[Opening DATA section]

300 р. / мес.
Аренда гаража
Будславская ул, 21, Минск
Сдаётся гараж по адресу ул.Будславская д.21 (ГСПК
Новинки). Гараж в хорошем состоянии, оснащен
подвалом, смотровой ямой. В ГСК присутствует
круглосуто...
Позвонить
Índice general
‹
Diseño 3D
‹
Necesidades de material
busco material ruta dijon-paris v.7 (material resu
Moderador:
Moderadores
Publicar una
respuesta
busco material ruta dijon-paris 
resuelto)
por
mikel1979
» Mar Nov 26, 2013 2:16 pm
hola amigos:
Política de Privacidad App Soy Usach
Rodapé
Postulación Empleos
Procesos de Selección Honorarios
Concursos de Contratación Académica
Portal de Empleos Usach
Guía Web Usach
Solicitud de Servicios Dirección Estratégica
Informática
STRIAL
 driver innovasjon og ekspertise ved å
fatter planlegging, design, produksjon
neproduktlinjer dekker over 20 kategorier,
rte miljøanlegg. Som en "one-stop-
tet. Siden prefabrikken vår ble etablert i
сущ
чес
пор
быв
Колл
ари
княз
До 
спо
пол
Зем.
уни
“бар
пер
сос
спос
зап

[Closing DATA section]
[Opening DATA section]

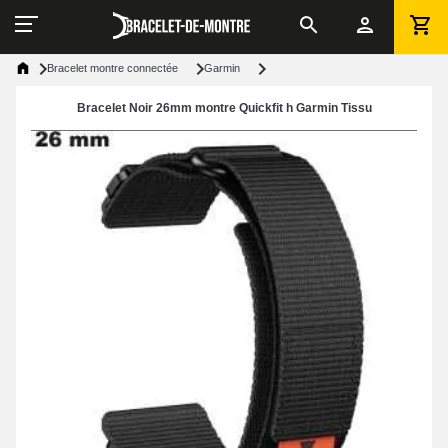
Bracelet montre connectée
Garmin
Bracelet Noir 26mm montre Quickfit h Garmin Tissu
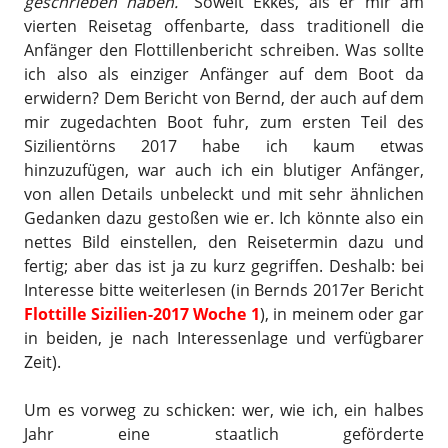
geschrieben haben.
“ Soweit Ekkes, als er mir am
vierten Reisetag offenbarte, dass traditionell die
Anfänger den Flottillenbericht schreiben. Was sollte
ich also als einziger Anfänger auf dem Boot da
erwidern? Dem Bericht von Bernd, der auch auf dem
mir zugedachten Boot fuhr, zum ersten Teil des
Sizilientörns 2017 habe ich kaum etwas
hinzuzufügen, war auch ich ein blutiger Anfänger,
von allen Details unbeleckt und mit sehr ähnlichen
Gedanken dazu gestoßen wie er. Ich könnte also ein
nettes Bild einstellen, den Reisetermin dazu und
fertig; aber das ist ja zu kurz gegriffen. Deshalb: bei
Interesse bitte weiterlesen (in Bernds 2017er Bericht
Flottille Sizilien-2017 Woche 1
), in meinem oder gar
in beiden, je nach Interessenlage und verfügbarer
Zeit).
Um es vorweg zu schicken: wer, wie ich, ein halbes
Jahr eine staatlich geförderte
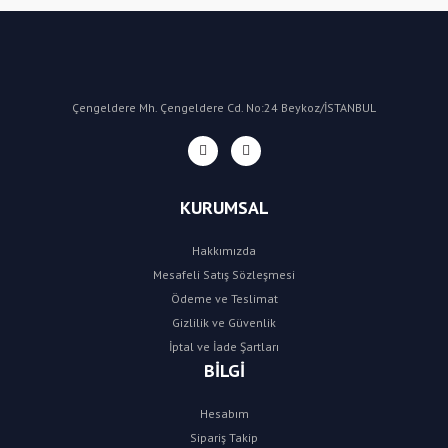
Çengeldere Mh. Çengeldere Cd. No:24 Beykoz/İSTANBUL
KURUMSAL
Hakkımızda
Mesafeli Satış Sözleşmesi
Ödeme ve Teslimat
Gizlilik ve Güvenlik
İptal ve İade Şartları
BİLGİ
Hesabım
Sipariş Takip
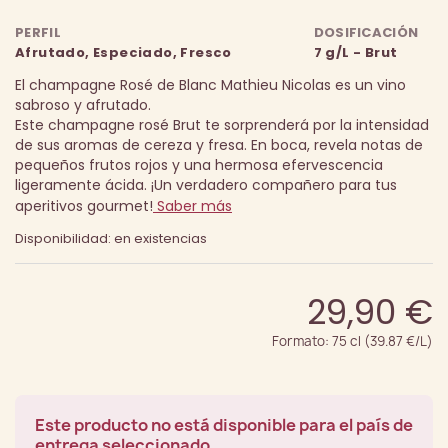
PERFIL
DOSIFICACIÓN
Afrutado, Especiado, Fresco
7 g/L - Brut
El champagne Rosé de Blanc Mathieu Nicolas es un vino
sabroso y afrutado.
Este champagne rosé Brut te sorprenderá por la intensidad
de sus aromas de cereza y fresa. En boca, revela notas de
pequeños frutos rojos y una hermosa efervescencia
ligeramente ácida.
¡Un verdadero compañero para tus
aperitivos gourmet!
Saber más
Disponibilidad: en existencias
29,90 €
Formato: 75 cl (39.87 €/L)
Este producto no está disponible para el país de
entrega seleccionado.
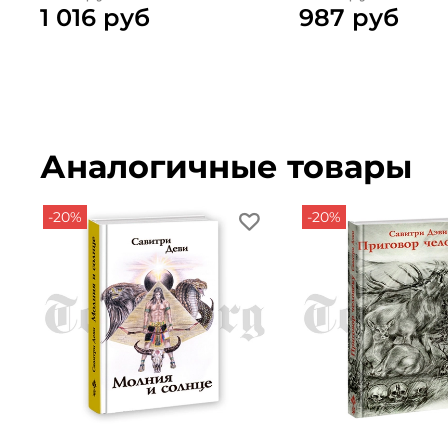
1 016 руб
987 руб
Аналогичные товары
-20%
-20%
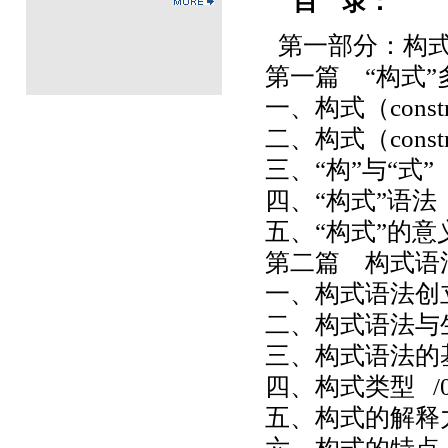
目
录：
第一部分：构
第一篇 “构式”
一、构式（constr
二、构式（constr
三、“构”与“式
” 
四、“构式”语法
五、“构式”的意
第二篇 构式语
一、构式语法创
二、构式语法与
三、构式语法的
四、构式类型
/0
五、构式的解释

[Closing DATA section]

Write out exactly the lines that fall from the line with "300 р. / мес." to the line with "Guía Web Usach" in the records above, keeping both ends.

▶ [ANSWER SPACE]
300 р. / мес.
Аренда гаража
Будславская ул, 21, Минск
Сдаётся гараж по адресу ул.Будславская д.21 (ГСПК
Новинки). Гараж в хорошем состоянии, оснащен
подвалом, смотровой ямой. В ГСК присутствует
круглосуто...
Позвонить
Índice general
‹
Diseño 3D
‹
Necesidades de material
busco material ruta dijon-paris v.7 (material resu
Moderador:
Moderadores
Publicar una
respuesta
busco material ruta dijon-paris 
resuelto)
por
mikel1979
» Mar Nov 26, 2013 2:16 pm
hola amigos:
Política de Privacidad App Soy Usach
Rodapé
Postulación Empleos
Procesos de Selección Honorarios
Concursos de Contratación Académica
Portal de Empleos Usach
Guía Web Usach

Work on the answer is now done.